* [Dataset entries]:
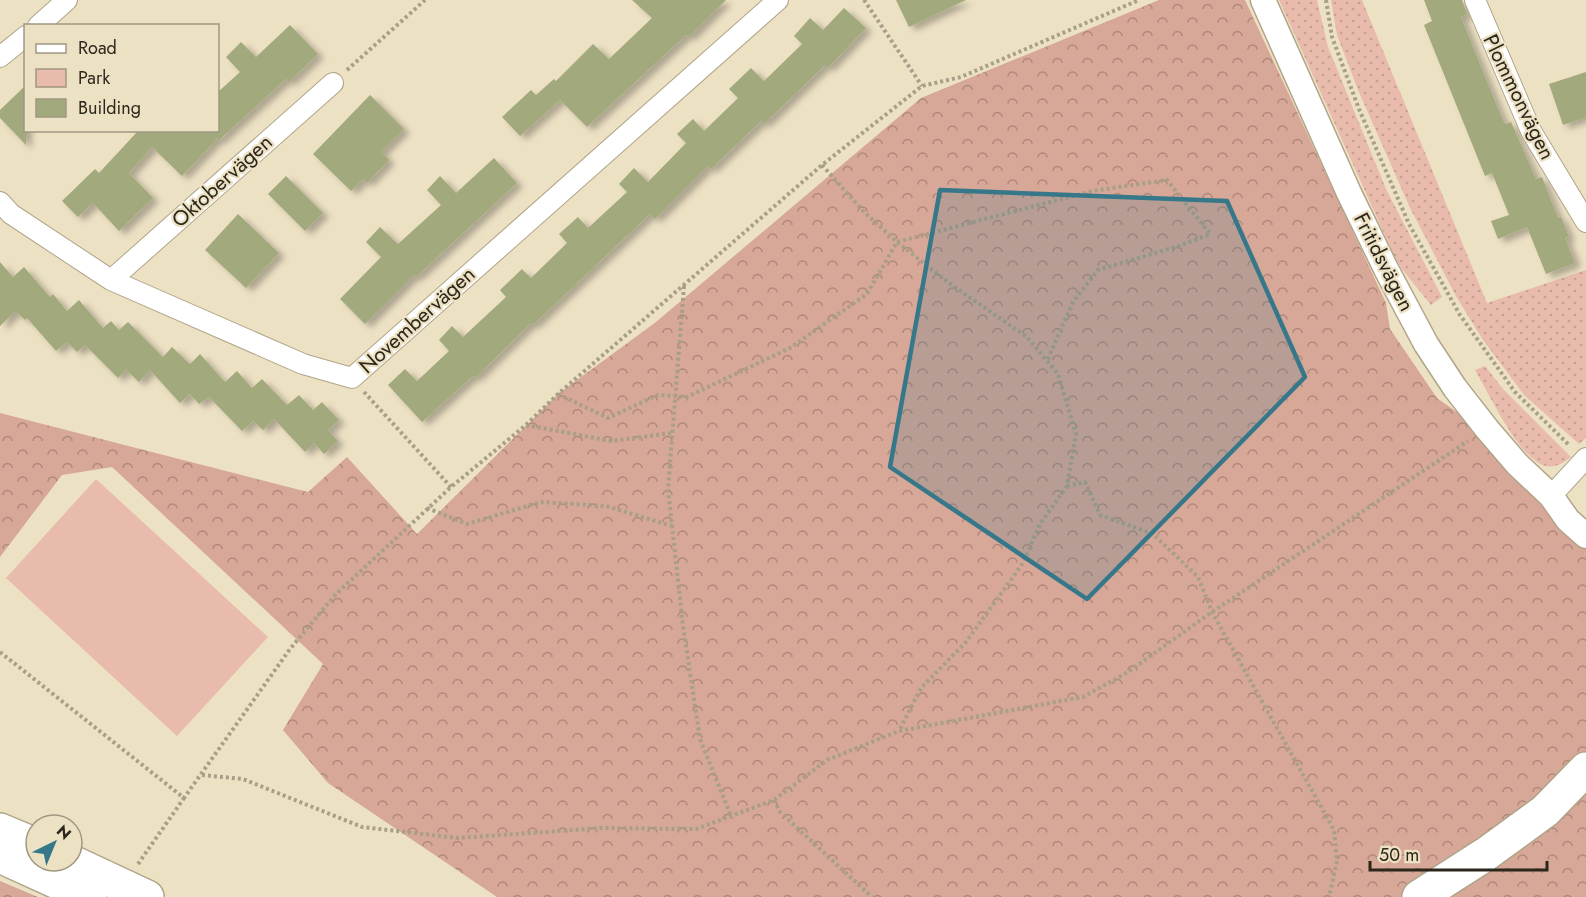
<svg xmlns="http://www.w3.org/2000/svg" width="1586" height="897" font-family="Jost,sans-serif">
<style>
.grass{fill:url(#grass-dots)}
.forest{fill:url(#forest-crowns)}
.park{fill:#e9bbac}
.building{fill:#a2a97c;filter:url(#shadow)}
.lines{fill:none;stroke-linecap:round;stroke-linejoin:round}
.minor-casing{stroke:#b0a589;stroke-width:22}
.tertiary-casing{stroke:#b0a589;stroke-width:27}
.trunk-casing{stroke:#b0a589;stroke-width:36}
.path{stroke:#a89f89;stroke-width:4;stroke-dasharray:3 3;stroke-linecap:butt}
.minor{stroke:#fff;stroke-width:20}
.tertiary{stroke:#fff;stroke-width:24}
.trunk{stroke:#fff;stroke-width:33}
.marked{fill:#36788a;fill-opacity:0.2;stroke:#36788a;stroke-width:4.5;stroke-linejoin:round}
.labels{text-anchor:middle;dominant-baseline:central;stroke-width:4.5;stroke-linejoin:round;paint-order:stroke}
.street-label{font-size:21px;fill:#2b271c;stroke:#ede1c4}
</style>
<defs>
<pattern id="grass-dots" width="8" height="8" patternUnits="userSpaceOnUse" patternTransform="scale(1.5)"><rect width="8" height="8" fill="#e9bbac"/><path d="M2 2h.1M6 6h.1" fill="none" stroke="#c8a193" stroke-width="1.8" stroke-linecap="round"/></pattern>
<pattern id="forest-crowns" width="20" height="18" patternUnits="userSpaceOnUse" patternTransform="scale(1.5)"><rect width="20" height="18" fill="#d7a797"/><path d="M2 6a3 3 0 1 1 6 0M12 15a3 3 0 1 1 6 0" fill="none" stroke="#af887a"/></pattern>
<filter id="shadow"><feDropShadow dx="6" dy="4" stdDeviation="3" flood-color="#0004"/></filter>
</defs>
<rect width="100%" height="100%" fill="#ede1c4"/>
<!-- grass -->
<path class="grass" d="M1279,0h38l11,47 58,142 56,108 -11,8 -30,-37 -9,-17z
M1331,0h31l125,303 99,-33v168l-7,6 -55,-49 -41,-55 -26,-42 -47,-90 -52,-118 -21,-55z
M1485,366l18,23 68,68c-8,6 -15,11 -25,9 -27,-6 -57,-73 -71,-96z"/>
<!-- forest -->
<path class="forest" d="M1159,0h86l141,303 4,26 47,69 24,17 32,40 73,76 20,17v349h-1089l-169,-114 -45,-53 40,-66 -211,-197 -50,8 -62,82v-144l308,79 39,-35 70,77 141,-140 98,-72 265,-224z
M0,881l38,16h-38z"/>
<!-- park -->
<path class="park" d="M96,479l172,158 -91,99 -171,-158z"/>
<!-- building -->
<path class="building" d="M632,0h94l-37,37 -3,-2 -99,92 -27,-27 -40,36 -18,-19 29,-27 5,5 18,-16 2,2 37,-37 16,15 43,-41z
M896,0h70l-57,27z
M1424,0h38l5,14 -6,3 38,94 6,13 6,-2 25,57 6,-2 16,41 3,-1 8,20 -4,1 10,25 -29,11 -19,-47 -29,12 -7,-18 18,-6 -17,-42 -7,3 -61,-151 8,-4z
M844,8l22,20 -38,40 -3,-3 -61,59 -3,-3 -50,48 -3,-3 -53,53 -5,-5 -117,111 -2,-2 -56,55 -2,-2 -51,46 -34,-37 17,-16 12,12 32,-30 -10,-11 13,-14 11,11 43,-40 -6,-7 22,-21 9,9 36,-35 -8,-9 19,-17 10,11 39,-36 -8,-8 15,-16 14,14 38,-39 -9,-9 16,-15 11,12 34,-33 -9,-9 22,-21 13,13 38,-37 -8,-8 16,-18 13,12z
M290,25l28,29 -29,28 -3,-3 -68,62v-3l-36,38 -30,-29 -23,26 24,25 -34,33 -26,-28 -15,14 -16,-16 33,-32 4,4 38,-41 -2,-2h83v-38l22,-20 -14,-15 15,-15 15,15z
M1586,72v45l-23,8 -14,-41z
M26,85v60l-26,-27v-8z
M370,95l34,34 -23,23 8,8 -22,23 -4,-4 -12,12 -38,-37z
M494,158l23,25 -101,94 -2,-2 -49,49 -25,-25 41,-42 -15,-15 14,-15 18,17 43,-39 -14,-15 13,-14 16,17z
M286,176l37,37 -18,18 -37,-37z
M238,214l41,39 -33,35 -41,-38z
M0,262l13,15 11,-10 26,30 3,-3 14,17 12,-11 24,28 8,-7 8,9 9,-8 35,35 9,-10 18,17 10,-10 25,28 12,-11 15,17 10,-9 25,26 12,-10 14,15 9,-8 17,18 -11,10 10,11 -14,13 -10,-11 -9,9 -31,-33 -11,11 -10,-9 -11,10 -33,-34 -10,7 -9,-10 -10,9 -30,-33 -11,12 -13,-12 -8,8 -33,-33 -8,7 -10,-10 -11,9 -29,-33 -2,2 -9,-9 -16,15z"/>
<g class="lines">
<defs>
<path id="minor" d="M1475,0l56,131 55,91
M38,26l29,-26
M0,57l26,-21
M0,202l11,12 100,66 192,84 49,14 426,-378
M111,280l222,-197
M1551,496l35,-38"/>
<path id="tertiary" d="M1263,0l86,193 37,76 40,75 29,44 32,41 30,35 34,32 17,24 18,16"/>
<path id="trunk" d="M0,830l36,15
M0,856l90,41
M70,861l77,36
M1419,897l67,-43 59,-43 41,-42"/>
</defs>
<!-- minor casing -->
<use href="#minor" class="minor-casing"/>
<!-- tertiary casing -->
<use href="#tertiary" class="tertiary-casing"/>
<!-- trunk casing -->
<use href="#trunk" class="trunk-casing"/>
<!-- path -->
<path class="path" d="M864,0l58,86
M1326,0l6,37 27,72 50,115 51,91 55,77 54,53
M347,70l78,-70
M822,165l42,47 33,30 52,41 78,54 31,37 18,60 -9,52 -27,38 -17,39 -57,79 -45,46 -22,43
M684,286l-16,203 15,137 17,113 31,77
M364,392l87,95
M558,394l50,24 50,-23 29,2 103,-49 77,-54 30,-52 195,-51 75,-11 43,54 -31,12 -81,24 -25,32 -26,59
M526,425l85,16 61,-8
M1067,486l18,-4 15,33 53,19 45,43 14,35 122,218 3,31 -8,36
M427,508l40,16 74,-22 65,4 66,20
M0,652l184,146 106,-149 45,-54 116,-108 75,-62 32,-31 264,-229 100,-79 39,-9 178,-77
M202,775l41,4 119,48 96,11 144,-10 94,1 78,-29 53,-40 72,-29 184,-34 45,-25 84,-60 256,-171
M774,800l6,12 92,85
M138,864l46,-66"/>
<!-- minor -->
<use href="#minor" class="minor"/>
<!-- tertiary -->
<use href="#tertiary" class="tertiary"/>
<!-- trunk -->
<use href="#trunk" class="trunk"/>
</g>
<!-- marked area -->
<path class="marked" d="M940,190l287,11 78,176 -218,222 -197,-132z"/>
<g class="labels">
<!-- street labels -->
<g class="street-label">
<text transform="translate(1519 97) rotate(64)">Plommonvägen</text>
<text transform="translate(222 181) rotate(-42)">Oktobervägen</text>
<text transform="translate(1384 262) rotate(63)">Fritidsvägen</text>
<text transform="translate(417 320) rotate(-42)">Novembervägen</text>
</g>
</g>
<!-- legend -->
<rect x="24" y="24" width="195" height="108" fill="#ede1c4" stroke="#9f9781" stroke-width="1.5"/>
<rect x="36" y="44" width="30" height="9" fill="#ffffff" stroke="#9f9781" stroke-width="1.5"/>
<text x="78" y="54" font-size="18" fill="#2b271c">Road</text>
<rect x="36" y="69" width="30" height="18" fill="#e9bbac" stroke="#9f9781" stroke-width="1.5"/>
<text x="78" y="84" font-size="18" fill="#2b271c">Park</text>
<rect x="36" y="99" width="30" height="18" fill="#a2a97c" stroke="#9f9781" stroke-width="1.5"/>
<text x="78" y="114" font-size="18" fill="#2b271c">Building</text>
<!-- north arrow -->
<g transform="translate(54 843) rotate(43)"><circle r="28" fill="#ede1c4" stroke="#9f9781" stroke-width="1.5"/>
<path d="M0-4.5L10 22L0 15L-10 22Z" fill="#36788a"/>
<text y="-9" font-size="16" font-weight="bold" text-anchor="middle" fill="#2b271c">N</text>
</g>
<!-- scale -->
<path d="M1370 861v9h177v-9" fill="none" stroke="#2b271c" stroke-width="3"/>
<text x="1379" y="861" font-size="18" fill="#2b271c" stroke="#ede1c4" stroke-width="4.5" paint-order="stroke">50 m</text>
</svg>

* * *

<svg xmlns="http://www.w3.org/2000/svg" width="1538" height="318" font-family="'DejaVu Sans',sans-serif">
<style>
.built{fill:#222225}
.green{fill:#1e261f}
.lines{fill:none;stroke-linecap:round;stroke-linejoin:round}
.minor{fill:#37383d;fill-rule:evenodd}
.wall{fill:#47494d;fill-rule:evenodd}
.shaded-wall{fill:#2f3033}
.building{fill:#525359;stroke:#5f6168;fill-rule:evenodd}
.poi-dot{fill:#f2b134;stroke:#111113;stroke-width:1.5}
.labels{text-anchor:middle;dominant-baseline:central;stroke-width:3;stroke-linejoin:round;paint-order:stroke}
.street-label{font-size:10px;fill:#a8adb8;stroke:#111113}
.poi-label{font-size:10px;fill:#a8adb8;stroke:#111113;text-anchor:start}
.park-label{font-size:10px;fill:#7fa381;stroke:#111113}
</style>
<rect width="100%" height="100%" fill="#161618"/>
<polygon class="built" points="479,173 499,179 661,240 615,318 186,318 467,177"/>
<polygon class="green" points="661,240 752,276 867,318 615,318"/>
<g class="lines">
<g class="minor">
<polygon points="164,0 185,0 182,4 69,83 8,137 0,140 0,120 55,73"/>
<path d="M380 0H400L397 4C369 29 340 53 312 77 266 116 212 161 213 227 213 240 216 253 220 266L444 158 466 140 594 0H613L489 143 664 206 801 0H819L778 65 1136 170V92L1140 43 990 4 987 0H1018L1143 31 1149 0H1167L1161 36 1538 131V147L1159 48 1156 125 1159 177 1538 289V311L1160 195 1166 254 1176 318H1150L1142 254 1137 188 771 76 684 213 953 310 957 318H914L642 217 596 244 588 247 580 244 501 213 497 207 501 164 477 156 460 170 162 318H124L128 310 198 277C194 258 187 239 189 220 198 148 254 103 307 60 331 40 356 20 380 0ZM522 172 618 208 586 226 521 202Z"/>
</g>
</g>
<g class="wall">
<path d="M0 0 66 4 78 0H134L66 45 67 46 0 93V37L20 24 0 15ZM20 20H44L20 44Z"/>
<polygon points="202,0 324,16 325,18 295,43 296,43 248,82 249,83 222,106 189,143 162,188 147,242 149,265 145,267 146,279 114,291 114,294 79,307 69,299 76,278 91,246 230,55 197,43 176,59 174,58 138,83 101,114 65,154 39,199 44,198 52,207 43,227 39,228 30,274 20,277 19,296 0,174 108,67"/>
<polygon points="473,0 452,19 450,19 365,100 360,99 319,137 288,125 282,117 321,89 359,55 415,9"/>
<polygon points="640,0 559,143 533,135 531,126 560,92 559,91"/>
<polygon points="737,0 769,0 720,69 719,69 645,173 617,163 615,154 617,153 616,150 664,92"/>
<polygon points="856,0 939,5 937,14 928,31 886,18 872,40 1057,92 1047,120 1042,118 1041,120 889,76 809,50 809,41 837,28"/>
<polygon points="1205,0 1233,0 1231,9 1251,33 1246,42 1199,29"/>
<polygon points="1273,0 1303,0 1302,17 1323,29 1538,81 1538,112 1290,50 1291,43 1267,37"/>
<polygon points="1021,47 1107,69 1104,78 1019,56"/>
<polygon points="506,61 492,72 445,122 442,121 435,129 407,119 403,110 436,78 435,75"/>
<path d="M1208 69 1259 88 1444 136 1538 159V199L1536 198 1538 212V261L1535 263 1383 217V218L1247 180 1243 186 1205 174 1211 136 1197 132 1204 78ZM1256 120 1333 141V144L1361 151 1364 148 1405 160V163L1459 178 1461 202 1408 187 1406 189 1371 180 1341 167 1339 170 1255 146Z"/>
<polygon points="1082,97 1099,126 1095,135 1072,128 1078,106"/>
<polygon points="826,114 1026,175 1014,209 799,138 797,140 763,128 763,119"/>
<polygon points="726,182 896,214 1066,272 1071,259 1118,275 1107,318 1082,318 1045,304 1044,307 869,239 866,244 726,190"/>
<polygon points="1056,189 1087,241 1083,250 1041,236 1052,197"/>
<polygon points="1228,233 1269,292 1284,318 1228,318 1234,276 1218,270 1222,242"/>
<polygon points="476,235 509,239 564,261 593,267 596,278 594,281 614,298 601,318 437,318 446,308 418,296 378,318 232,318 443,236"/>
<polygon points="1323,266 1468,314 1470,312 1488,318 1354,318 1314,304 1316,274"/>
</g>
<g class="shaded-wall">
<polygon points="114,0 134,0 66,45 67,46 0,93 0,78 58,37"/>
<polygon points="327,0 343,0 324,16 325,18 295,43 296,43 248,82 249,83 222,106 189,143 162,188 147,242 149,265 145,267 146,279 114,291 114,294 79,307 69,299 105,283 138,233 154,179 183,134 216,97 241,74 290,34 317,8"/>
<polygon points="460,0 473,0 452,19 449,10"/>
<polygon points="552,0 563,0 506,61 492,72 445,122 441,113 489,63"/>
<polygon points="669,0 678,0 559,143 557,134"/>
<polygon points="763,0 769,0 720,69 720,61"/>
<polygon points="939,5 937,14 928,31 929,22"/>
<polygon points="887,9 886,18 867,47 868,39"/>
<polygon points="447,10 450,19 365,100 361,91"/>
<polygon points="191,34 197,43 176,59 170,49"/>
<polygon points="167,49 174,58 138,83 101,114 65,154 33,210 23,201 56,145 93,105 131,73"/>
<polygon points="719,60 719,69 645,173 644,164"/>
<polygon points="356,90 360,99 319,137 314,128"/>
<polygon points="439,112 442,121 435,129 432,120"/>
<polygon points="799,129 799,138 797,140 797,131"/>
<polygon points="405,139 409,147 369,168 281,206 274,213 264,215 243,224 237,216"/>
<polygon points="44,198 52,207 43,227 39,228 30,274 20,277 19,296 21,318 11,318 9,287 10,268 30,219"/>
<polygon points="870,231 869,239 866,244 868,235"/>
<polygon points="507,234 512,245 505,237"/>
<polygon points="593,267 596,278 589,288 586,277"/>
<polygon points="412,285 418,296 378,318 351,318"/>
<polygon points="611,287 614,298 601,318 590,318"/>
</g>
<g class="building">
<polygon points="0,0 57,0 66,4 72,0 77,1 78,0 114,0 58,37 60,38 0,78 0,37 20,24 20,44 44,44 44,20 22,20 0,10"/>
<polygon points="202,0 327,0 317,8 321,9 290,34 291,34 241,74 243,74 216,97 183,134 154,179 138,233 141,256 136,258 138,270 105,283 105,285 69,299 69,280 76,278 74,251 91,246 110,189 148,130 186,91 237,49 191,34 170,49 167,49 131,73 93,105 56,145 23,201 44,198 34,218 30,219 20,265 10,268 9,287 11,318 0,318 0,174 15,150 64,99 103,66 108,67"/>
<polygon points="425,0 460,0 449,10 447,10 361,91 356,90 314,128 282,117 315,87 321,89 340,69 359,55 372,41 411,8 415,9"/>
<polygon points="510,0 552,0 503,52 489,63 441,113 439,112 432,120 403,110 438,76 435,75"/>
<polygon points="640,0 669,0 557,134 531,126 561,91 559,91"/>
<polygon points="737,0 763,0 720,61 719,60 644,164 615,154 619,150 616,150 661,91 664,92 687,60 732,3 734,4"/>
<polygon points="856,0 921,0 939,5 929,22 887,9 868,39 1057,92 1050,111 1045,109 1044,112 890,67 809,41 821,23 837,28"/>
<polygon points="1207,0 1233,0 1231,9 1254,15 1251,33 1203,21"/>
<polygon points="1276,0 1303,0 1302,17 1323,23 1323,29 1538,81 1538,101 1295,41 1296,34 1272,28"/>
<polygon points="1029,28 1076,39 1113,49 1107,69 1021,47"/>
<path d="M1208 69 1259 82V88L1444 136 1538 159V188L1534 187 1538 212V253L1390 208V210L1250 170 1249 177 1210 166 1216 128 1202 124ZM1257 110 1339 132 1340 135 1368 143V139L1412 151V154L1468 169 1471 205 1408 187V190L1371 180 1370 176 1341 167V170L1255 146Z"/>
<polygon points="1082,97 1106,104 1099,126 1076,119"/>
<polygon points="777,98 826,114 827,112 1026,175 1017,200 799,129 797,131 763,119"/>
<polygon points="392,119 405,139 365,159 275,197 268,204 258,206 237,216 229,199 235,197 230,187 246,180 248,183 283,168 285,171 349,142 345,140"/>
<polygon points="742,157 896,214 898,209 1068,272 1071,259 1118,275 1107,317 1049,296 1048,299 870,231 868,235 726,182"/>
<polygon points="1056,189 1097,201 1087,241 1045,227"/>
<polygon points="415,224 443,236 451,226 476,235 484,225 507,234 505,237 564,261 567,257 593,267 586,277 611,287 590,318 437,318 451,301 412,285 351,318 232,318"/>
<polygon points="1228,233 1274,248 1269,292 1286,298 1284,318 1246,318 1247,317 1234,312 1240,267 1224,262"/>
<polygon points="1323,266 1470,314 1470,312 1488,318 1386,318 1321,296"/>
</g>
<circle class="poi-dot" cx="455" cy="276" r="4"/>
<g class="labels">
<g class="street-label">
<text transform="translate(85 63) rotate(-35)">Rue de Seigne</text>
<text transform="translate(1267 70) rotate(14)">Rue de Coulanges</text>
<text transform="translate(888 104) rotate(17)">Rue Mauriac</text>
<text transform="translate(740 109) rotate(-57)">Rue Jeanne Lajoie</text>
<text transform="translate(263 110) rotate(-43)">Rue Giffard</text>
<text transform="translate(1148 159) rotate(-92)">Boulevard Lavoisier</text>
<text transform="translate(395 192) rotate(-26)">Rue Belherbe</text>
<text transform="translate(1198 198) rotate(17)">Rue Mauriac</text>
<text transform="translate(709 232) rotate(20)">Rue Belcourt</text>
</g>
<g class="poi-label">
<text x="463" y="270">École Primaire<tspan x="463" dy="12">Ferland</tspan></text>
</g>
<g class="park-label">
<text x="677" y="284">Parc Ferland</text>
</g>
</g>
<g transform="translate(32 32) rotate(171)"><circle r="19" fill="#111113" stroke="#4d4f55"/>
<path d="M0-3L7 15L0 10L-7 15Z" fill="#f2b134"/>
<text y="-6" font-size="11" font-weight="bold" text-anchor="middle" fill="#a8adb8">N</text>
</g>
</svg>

* [Exercise]:
Work out how many lines in the data above hold the word "bold". Reply with nothing but the count.

* [The completed task]:
2